+++ PROVIDED RECORDS +++
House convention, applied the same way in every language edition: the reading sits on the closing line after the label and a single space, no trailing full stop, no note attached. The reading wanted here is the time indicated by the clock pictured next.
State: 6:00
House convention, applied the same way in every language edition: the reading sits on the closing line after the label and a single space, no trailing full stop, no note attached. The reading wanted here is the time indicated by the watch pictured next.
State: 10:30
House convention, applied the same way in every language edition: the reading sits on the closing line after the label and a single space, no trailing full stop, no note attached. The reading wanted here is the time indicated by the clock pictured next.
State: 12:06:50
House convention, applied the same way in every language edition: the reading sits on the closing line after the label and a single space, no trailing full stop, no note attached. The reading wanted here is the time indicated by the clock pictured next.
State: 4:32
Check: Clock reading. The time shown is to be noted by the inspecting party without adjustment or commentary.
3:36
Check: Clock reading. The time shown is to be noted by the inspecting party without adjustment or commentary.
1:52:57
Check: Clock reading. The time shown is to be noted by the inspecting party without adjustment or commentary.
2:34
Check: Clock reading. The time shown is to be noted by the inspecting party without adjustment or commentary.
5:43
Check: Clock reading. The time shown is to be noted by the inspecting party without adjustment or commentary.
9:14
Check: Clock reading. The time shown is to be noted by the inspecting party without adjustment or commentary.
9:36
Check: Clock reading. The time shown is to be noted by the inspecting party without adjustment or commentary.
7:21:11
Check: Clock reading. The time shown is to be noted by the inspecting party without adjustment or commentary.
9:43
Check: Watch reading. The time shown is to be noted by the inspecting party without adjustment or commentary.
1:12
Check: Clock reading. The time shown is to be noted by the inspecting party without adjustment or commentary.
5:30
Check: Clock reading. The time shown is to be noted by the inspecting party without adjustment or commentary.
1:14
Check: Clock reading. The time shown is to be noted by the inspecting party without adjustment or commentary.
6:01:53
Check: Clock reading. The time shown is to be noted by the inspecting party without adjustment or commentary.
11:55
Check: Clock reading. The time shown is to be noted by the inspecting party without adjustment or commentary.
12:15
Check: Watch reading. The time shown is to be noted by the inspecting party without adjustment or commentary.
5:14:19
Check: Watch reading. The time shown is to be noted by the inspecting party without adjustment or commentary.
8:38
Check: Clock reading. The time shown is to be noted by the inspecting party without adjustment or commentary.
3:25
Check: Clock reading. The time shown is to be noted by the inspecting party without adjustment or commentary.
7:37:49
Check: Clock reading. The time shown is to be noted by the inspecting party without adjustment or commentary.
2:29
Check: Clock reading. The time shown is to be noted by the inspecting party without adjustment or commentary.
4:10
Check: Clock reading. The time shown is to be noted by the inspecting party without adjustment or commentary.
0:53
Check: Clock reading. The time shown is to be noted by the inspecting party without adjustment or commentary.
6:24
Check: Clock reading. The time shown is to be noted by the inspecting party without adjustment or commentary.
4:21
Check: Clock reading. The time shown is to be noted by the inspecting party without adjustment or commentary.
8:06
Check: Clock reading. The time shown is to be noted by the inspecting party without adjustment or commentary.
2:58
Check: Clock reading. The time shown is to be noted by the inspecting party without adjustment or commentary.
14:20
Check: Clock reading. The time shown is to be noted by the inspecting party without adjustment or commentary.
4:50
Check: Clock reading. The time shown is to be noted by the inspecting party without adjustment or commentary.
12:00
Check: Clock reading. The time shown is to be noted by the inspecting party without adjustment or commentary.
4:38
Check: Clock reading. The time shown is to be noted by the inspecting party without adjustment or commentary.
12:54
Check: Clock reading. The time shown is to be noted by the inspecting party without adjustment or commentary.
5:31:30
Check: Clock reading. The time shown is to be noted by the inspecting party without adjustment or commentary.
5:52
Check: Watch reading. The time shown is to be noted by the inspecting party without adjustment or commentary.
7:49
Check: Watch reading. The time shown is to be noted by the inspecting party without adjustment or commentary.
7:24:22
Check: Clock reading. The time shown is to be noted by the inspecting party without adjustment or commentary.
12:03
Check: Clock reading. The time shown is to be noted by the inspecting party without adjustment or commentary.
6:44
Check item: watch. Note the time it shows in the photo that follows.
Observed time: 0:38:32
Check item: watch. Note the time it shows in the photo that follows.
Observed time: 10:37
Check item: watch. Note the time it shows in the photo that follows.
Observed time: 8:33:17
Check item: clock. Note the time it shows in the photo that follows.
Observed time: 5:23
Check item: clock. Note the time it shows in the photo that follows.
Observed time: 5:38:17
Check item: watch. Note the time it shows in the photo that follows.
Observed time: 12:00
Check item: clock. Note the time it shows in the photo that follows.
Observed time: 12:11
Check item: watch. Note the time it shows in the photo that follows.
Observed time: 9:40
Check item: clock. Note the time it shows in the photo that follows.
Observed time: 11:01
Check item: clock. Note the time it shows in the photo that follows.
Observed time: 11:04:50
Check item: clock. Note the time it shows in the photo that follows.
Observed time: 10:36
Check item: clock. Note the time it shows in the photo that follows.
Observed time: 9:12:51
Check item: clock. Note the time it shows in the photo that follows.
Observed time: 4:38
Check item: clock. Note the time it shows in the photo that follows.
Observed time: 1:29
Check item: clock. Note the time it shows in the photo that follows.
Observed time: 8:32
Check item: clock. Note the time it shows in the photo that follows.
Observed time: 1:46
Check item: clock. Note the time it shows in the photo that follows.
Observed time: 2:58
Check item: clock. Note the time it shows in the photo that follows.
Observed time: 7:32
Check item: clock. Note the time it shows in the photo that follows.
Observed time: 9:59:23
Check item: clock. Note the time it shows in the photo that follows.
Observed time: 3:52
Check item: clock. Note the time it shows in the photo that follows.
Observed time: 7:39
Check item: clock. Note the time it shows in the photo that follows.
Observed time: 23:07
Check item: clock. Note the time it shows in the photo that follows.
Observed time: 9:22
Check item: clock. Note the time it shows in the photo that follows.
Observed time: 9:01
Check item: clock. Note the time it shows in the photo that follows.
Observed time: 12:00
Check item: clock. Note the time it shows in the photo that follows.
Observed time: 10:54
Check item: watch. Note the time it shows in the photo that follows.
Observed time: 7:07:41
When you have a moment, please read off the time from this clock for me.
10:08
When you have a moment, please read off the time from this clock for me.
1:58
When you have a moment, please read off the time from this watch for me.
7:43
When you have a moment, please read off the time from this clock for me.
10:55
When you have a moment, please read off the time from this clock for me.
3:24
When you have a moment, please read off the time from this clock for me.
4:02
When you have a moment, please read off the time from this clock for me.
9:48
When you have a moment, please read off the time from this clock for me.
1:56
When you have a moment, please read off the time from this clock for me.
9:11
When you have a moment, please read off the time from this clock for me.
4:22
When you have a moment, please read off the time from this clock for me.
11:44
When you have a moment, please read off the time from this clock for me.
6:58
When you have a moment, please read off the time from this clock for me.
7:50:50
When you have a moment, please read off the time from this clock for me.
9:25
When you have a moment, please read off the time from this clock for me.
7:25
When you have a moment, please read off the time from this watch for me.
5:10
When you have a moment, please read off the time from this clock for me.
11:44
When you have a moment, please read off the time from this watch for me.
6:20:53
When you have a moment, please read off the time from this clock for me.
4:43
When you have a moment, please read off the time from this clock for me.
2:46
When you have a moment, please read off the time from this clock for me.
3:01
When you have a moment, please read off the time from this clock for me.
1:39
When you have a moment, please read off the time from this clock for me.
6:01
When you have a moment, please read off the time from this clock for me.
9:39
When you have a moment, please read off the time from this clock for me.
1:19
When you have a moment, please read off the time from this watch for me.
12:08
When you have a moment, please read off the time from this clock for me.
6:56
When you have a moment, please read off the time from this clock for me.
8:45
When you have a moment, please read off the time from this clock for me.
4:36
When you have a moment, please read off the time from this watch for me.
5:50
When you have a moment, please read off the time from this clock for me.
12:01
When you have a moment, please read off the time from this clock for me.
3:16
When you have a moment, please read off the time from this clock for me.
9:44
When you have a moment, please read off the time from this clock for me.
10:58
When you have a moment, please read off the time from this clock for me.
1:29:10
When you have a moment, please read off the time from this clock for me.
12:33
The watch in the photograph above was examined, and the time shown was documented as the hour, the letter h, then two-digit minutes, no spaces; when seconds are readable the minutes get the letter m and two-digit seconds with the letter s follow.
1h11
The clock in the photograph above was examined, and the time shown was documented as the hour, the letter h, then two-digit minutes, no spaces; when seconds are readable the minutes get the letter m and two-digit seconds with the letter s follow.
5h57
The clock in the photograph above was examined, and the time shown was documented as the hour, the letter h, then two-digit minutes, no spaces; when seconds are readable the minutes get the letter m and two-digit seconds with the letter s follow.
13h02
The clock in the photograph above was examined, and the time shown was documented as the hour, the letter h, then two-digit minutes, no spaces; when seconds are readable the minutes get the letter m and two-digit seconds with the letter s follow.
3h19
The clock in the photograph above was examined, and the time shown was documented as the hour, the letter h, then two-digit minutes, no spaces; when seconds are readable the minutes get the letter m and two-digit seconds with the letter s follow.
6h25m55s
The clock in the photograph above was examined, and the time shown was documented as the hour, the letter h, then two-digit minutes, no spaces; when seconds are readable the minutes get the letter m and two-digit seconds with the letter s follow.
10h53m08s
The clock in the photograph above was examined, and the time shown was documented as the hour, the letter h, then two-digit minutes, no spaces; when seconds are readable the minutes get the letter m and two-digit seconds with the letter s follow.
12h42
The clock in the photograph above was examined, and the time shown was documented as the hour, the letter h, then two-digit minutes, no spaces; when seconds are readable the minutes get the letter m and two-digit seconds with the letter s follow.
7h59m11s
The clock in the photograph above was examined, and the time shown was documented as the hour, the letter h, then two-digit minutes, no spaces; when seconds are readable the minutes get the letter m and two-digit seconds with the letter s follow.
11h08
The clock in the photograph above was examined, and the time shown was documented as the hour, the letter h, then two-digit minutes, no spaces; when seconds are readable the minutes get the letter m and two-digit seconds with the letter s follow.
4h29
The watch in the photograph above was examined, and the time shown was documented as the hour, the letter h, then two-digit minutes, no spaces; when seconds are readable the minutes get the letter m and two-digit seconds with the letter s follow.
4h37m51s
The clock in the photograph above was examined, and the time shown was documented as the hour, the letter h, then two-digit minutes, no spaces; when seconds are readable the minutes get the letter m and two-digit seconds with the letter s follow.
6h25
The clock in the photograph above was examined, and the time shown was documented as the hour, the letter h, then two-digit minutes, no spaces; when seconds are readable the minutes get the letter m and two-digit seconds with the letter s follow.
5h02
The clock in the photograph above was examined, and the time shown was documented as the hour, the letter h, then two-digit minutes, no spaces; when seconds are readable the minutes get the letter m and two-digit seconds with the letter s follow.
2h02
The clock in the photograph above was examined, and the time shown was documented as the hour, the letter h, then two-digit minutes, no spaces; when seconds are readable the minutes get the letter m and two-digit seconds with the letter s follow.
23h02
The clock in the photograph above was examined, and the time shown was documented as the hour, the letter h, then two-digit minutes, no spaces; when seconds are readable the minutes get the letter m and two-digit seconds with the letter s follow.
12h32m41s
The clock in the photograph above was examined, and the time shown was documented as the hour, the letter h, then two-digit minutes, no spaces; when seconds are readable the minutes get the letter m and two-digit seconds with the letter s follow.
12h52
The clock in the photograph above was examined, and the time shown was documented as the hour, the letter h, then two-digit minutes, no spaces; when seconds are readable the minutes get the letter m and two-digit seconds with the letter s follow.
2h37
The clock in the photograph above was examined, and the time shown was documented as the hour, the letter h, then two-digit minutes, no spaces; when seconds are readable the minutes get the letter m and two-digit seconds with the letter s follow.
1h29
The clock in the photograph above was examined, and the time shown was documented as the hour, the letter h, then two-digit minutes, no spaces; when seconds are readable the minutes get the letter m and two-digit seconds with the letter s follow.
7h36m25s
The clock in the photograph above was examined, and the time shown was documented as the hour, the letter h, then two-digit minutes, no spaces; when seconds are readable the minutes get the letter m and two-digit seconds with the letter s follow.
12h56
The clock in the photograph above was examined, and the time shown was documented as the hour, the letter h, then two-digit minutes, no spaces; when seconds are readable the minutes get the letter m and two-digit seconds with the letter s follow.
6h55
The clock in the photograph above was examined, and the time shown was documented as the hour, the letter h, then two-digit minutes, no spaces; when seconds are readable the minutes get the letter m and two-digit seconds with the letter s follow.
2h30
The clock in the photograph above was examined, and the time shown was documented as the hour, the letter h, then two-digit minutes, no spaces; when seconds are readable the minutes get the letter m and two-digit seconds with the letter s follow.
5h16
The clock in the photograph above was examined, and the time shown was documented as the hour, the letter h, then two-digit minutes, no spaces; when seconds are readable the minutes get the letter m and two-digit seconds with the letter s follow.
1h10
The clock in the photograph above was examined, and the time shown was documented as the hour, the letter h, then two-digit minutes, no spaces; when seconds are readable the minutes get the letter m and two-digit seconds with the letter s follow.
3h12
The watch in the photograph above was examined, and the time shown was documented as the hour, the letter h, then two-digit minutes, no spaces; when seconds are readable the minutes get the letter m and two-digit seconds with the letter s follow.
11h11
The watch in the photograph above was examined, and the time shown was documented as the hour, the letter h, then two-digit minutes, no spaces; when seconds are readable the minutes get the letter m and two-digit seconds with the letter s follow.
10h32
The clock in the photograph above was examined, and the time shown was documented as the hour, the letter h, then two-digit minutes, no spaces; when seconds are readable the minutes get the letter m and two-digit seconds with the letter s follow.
+++
WHAT YOU WILL DO
Write out verbatim the stretch of the data above, from its start through the line containing "State: 4:32". Output only those lines.

EXPECTED ANSWER
House convention, applied the same way in every language edition: the reading sits on the closing line after the label and a single space, no trailing full stop, no note attached. The reading wanted here is the time indicated by the clock pictured next.
State: 6:00
House convention, applied the same way in every language edition: the reading sits on the closing line after the label and a single space, no trailing full stop, no note attached. The reading wanted here is the time indicated by the watch pictured next.
State: 10:30
House convention, applied the same way in every language edition: the reading sits on the closing line after the label and a single space, no trailing full stop, no note attached. The reading wanted here is the time indicated by the clock pictured next.
State: 12:06:50
House convention, applied the same way in every language edition: the reading sits on the closing line after the label and a single space, no trailing full stop, no note attached. The reading wanted here is the time indicated by the clock pictured next.
State: 4:32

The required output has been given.